Estoy tan nerviosa que me sudan las palmas de las manos. Odio no haber sido capaz de decir nada moderadamente inteligente. Malone abre el refrigerador y me tiende una cerveza.

—Gracias.

Al oír la nevera en acción, Colonel se acerca, sacudiendo la cola esperanzado. Malone se agacha y le acaricia. Por lo menos, si eso sirve como referencia de su carácter, tengo que reconocer que le gusta mi perro.

—¡Eh, amigo! —dice mientras le rasca la cabeza.

¡Caramba! Una frase de dos palabras. Colonel gime complacido, le lame la mano y se dirige al cuarto de estar. Malone se levanta y clava en mí su mirada imperturbable. Por lo visto, me encuentra fascinante.

—¿Es tu hija? —pregunto, señalando el refrigerador.

Hay un par de fotografías de una niña de unos dos años comiéndose una manzana y otra más reciente en la que una niña de unos diez años está sentada en un bote, protegiéndose los ojos del sol.

—Sí.

Volvemos a los monosílabos. La frustración y los nervios están acabando conmigo y termino estallando.

—Malone, deja que te haga una pregunta, ¿de acuerdo?

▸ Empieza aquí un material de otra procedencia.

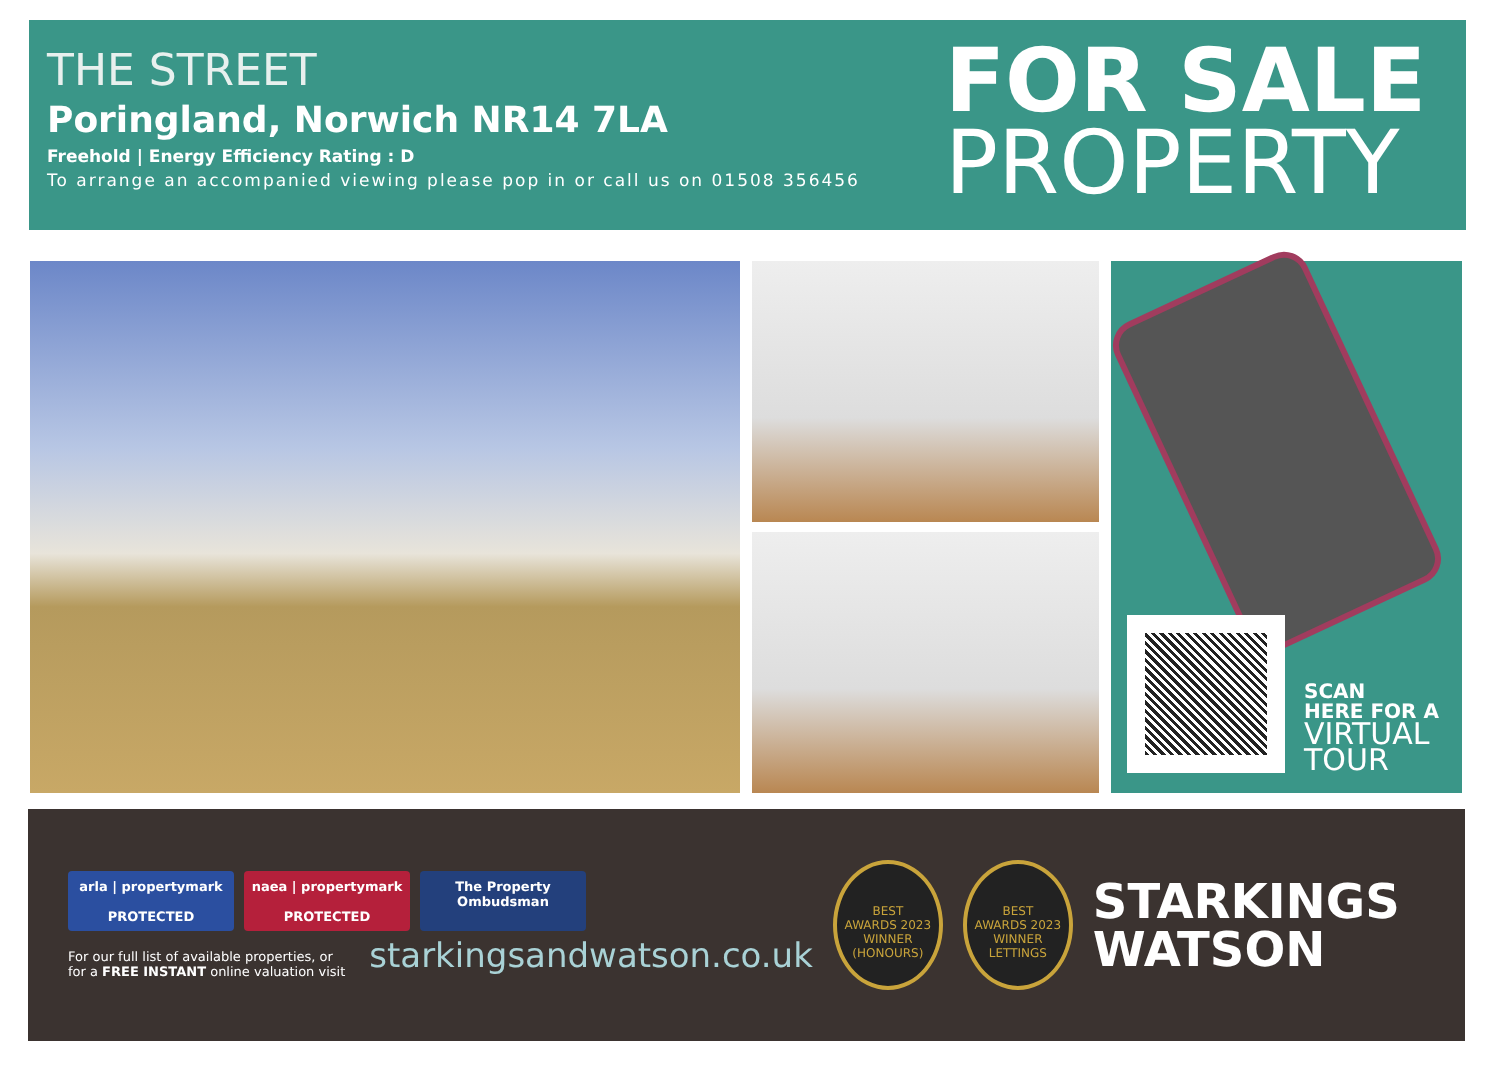THE STREET
Poringland, Norwich NR14 7LA
Freehold | Energy Efficiency Rating : D
To arrange an accompanied viewing please pop in or call us on 01508 356456
FOR SALE
PROPERTY
SCAN
HERE FOR A
VIRTUAL TOUR
arla | propertymark
PROTECTED
naea | propertymark
PROTECTED
The Property
Ombudsman
For our full list of available properties, or
for a FREE INSTANT online valuation visit
starkingsandwatson.co.uk
BEST
AWARDS 2023
WINNER
(HONOURS)
BEST
AWARDS 2023
WINNER
LETTINGS
STARKINGS
WATSON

Malone asiente brevemente.

—¿Por qué me besaste la otra noche?

Ya está. Ya lo he dicho. ¿Qué más da tener las mejillas ardiendo? Por lo menos, ahora tiene que responder.

—Por las razones habituales —contesta.

Pero hay más arruguitas alrededor de sus ojos. Bebe un sorbo de cerveza sin dejar de mirarme.

—Por las razones habituales. Vaya, eso sí que tiene gracia. Porque normalmente uno es capaz de decir si le gusta… a alguien. O si se siente atraído por ti. Y yo no me había dado cuenta. En tu caso, quiero decir.

No contesta. El reloj de la pared anuncia el irremediable paso del tiempo. Tic-tac, tic-tac, tic… Al final, estoy a punto de reventar.

—¿Puedo echarle un vistazo al resto de la casa?

—Claro.

En el cuarto de estar hay un viejo piano con lo que parece una canción. Sonata en la mayor, dice. Beethoven. Vaya.

—¿Quién toca el piano?

—Yo —gruñe.

—¿De verdad? ¿Sabes tocar el piano? —pregunto impresionada.

Malone se acerca y desliza un dedo sobre las teclas con demasiada suavidad como para que puedan emitir sonido alguno.

—No muy bien —contesta.

Permanece cerca de mí. Muy cerca. Desprende un aroma cálido, como a humo de leña. Advierto que se ha afeitado en algún momento del día, porque no tiene tanta barba como la noche que me besó. Bajo la mirada hacia su boca, hacia sus labios llenos. Hacia su labio inferior. Es tan suave. Desvío bruscamente la mirada y retrocedo. No hay mucho más que ver. Un aparato de televisión en una esquina y una estufa de madera. Un sofá. La mesita del café. Es tal la energía nerviosa que fluye en mi interior que sería capaz de ponerme a bailar claqué.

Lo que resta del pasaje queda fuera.